Deciphering the role of proteins in the initial infection process and the subsequent progression of the disease is of utmost importance. This is where the vast field of proteomics comes in.
In a recent overview that was published in the Journal of Proteins and Proteomics, Rashmi Rana and her colleagues from the Department of Research at Sir Ganga Ram Hospital in New Delhi try to highlight some of the development in proteome technologies. As it comes, 80% of the Covid-19 patients either have mild or no symptoms. However, 20% of the patients progress into a severe state that leads to death.
“Patients exhibiting these clinical manifestations have already progressed to a clinically severe phase and require immediate access to specialized intensive care; otherwise, they may die rapidly,” write the researchers. Therefore, it is crucial that new approaches are developed that can predict and treat the cases that might progress to clinically severe disease, the team added.

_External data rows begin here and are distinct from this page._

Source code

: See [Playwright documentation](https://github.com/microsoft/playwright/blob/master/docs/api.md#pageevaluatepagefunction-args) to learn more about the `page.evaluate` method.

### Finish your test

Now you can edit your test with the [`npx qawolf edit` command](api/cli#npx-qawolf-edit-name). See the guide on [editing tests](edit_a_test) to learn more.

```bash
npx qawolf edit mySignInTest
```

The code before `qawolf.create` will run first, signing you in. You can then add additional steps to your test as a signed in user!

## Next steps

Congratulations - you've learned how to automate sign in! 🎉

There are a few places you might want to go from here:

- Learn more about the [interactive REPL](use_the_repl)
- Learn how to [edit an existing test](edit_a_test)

These methods mainly focus on the role proteins in bringing about the infection. There are many technologies out there that are effective at detecting differentially expressed genes. But oftentimes, these techniques fail to detect the proteins involved in the process. Because of this, proteomics are essential.
There are numerous techniques that can accurately isolate proteins from complex compounds. Such techniques are integral for the analysis of temporal expression patterns, cellular or sub cellular distribution, and protein-protein interactions. The effective ones are the mass spectrometry (MS) based techniques.

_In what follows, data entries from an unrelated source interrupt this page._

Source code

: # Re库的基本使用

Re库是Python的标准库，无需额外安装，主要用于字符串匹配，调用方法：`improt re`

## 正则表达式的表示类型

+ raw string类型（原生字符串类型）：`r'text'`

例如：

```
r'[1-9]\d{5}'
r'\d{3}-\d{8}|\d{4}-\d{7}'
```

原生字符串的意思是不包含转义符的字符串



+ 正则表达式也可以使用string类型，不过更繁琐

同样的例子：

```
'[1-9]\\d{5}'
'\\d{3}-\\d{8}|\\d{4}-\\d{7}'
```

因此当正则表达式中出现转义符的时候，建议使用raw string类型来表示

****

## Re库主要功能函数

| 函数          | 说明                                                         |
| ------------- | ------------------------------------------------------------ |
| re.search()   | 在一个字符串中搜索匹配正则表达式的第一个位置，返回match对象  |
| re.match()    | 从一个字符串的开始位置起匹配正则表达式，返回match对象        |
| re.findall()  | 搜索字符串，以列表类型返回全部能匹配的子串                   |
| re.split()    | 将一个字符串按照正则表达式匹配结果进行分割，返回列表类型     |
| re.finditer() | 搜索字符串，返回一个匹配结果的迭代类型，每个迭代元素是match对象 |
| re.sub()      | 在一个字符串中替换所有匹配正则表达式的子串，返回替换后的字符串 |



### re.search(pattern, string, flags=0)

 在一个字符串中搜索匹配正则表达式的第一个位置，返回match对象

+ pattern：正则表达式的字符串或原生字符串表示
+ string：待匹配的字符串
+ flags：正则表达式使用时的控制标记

MS-based techniques are not something new. Scientists and doctor are already using it to analyse viral proteins that cripple the respiratory system. At present, RT-PCR tests are used to detect viral genes. However, because of the high mutability of SARS-CoV-2, RT-PCR tests are sometimes not sensitive enough to the viral payload.
In comparison, MS-based detection can provide simple and rapid detection of the causative agent. If utilised, proteomics can provide enough information regarding the virus. Such a stream of information can improve our understanding of the virus.
“For many decades, proteomics has proved its versatility and efficacy for the development of the novel potential drug targets for constantly appearing diseases posing challenges to humankind,” Rana and her colleagues wrote.
In case of Covid-19, proteomics can point out the novel biomarkers and define point-of-care procedures. These procedures can turn out to be very cost-effective and can even possibly be delivered closer to the patient’s home setting.
“In this developing world, there exists a challenge of more effective care for SARS-CoV-2, and point-of-care testing may play a much greater role here in the future,” the team concluded.